Recientemente tuve el honor de recibir un premio por parte del Instituto Mexicano de Evaluación como uno de los mejores diputados del país, y ahí en la ceremonia de recepción del premio, mencioné que esta época que nos ha tocado vivir, a pesar del impresionante adelanto tecnológico, está llena de incertidumbre, complejos procesos de transformación que están conduciendo a delicadas situaciones anómicas de debilitamiento de la cohesión social, de las instituciones y de nuestra propia viabilidad como sociedad.

La encrucijada actual está entre la violencia o las instituciones, entre la ley del más fuerte o la política, entre quienes estén del lado de la democracia o los que están del lado del desorden y la desorganización, la simulación y del poder por el poder, del poder instrumento y no del poder como suma de las voluntades de las personas y de los pueblos en pos de un mismo objetivo.
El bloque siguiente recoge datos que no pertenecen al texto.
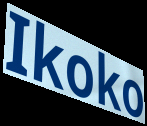
Ikoko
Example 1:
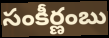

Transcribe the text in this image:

సంకీర్ణంబు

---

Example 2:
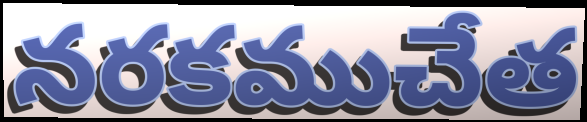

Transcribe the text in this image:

నరకముచేత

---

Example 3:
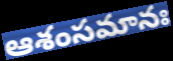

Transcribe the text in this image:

ఆశంసమానః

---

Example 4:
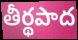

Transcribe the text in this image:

తీర్థపాద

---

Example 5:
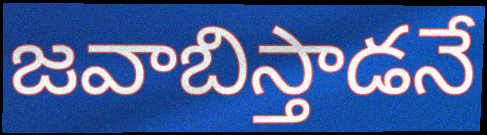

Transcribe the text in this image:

జవాబిస్తాడనే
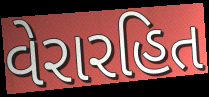
વેરારહિત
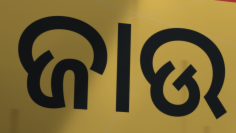
ଜାଉ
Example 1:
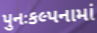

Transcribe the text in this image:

પુનઃકલ્પનામાં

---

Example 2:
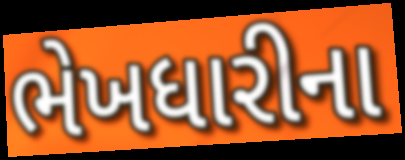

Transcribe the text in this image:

ભેખધારીના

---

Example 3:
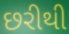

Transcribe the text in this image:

છરીથી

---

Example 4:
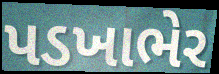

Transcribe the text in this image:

પડખાભેર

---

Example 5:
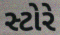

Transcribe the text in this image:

સ્ટોરે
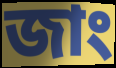
জাং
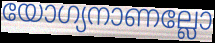
യോഗ്യനാണല്ലോ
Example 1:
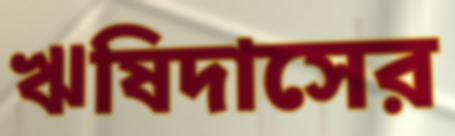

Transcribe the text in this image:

ঋষিদাসের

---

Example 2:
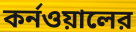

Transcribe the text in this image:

কর্নওয়ালের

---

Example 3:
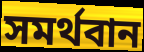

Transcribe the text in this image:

সমর্থবান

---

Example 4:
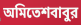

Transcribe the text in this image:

অমিতেশবাবুর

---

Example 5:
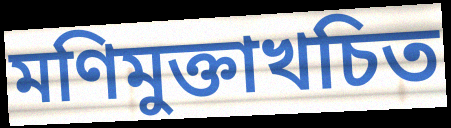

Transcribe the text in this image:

মণিমুক্তাখচিত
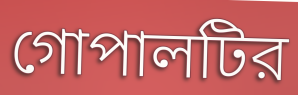
গোপালটির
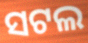
ସଟଲ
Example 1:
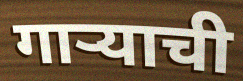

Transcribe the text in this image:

गाऱ्याची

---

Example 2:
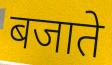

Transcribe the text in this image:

बजाते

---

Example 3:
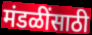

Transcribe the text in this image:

मंडळींसाठी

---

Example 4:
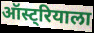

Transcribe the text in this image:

ऑस्ट्रियाला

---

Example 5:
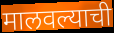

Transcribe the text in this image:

मालवल्याची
Lo paradógico es que la propia política, que hace más de 2500 años surgió en los pueblos helénicos para dar certidumbre, método, cohesión, orden y viabilidad a la sociedad se ha convertido también en un factor de crisis e incertidumbre.
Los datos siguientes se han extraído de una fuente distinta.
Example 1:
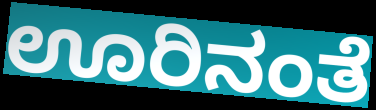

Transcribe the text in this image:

ಊರಿನಂತೆ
En medio de esta situación, habemos quienes, parafraseando a Churchill, pensamos que la democracia es el menos peor de los sistemas de organización social, aunque haya muchos que ante los magros resultados que ha tenido en términos de equidad y justicia, hay quienes la detestan y han perdido la esperanza en ella.

Aun así me cuento entre los que tenemos esperanza en la política y la democracia, mi escasa experiencia en la vida política me permite sostener que la política funciona, la democracia funciona, sólo hace falta un poco de más participación de la sociedad, particularmente de la ciudadanía en los asuntos públicos, impulsar nuevos esquemas para la práctica de la política, como la evaluación, la fiscalización y el establecimiento de requisitos para la función pública.
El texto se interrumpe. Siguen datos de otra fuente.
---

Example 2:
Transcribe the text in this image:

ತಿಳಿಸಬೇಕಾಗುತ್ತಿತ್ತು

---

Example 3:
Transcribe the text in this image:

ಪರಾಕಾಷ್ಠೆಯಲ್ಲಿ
La violencia surge cuando las instituciones no funcionan, hoy más que nunca quienes creemos en la política y la democracia tenemos el deber de respaldar las instituciones más que a los gobernantes, más a las leyes que a quienes están al frente de las instituciones porque muchas veces éstos anteponen sus estilos y estados de ánimo a las atribuciones y facultades de las instituciones impidiendo así que funcionen para lo que fueron creadas por la sociedad.

Tengo la convicción de que si las instituciones funcionaran como lo establece la ley no habría impunidad, ineficiencia, corrupción, simulación, inseguridad y violencia, pero tenemos que tener claro que nuestras instituciones tienen origen en el Estado Mexicano, no en cualquier irrupción de cualquier grupo u organización social.

Entre a la política porque la entiendo como una esperanza de hacer mejor las cosas, que nace y se hace no para los partidos sino para los ciudadanos, por eso siempre he promovido que se practique como un método de búsqueda de soluciones y no de confrontaciones ideológicas estériles.

La violencia es la ruptura de una situación de equilibrio, acuerdo o arreglo en la convivencia de organismos vivos, provocada unilateralmente por una de las partes del organismo, de ahí irracional y por ende destructora; las instituciones son el más poderoso arreglo inventado por los integrantes de la sociedad humana para domesticar la violencia, en ellas está la solución a nuestros problemas, no en los discursos o inteligencias de nuestros gobernantes, a ellas apostemos.

Vuela vuela palomita y ve y dile: A todos los poderes públicos del estado de Guerrero, y a los tres niveles de gobierno, que hagamos un trabajo juntos por el mismo objetivo, que separados y dispersos no lograremos que se restablezcan la seguridad, la paz y la justicia.